Yamamoto:I enjoyed myself very much, too. Thank you very much.

Kitasato:Thank you very much.



Shibasato Kitazato Museum, Director/Kitasato University, Professor Emeritus

Hidero Kitasato

The great-grandson of Shibasaburo Kitasato, the bacteriologist immortalized in the history of medicine by establishing serum therapy. Having experience as an overseas researcher himself, after becoming professor and head of the School of Allied Health Sciences at Kitasato University, he retired to the Kitazato Memorial Museum in July 2022, where he remains to date.

St. Luke’s International Hospital, Department of Emergency and Critical Care Medicine, Chief of staff of CCM, HCU

Toru Hifumi

The only person nationwide involved practice and research of serum therapy, bringing Dr. Shibasaburo Kitasato’s serum therapy into the present. While active as an on-site emergency physician of critical care, day and night, he dedicates himself to the research of venomous creatures. For 24 hours a day, 365 days a week, he is in charge of severe cases throughout Japan as a part of clinical research that uses Yamakagashi antivenom. His areas of expertise are serum therapy, neurological intensive care, trauma, sepsis, and airway management.

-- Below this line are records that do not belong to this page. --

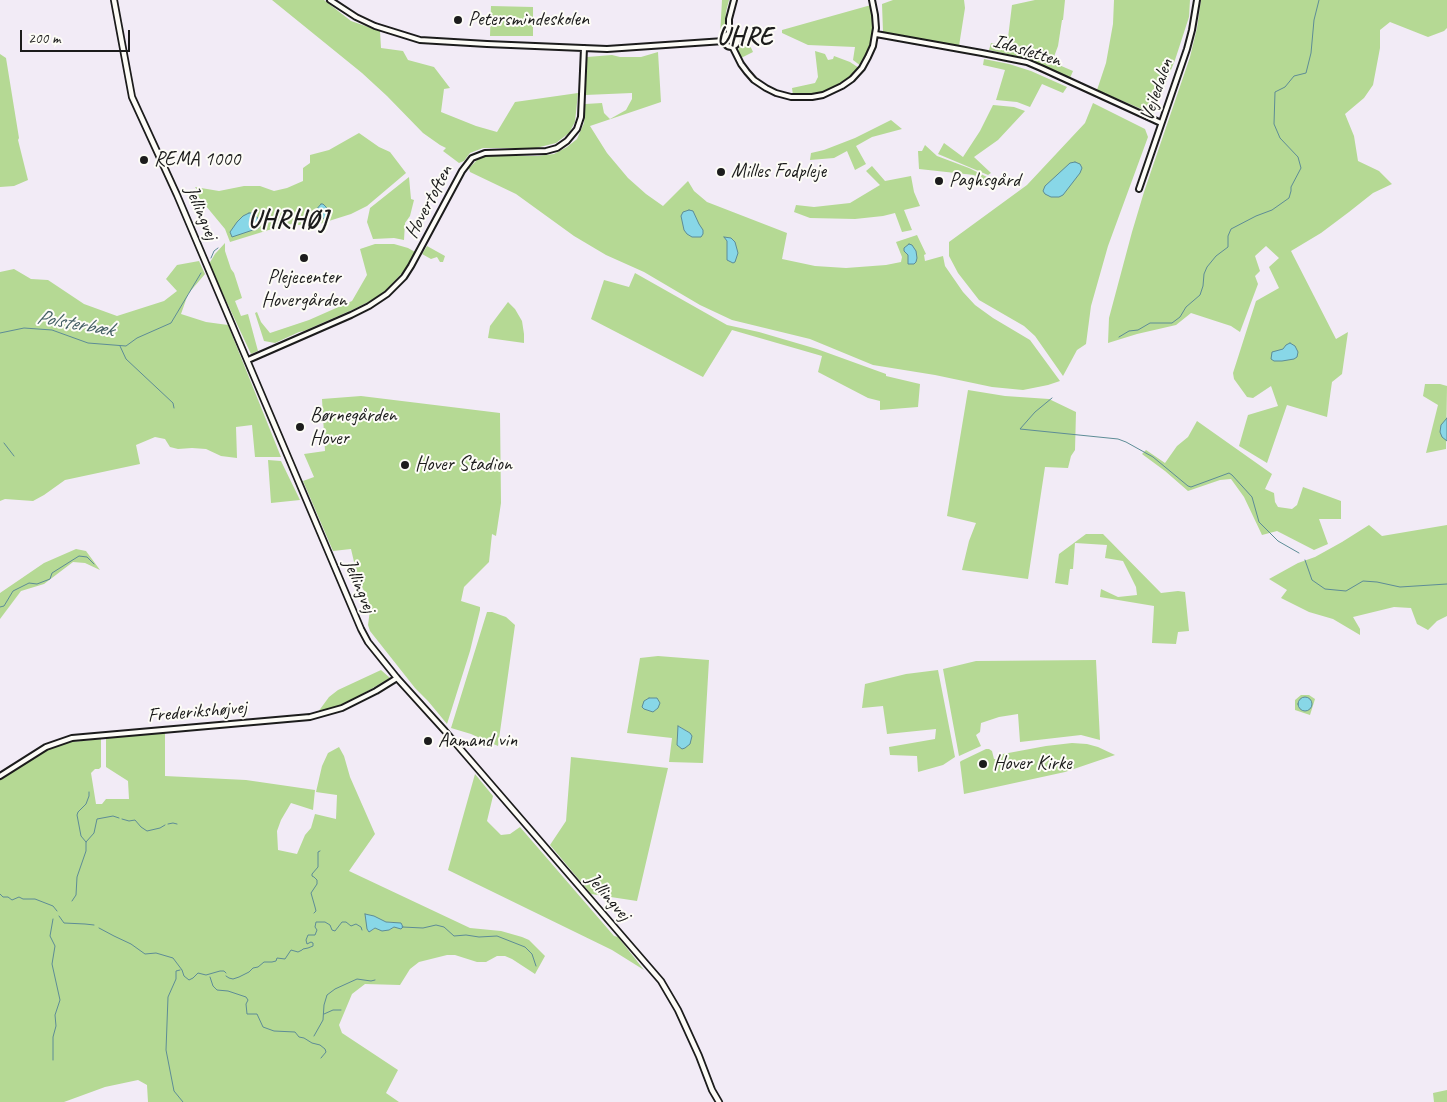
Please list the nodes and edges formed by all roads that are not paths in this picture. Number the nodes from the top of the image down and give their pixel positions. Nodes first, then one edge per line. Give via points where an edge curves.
1 (114, 0) edge
2 (330, 0) edge
3 (734, 0) edge
4 (872, 0) edge
5 (1197, 0) edge
6 (729, 33) junction
7 (876, 34) junction
8 (724, 41) junction
9 (732, 46) junction
10 (584, 48) junction
11 (1161, 123) junction
12 (1139, 189) dead end
13 (248, 360) junction
14 (397, 678) junction
15 (0, 776) edge
16 (719, 1102) edge

1 - 13 main road, Jellingvej via 132,97
2 - 10 street via 375,26 420,40
3 - 6 street
4 - 7 street
5 - 11 street, Vejledalen via 1187,49
6 - 8 street
6 - 9 street via 737,37
7 - 9 street via 868,57 854,77 833,92 802,98 784,96 754,80
7 - 11 street, Idasletten via 1027,62
8 - 9 street
8 - 10 street
10 - 13 street, Hovertoften via 581,118 570,139 548,151 488,152 475,156 462,171 404,277 387,294 369,306
11 - 12 street, Vejledalen
13 - 14 main road, Jellingvej via 361,629
14 - 15 street, Frederikshøjvej via 342,708 310,717 72,738 40,750
14 - 16 main road, Jellingvej via 661,981 682,1018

National Institute of Infectious Diseases

Akihiko Yamamoto

In the National Institute of Infectious Diseases, the Second Bacterial Section is responsible for the research and quality control of tetanus bacteria and antitoxins. They are involved not only in the study of venomous snakebites from snakes like Mamushi, Habu, and Yamakagashi but also in epidemiological investigations of government-owned antitoxins such as diphtheria antitoxin, gas gangrene antitoxin, and botulinum antitoxin. They are leading experts in the field of basic research on antitoxins.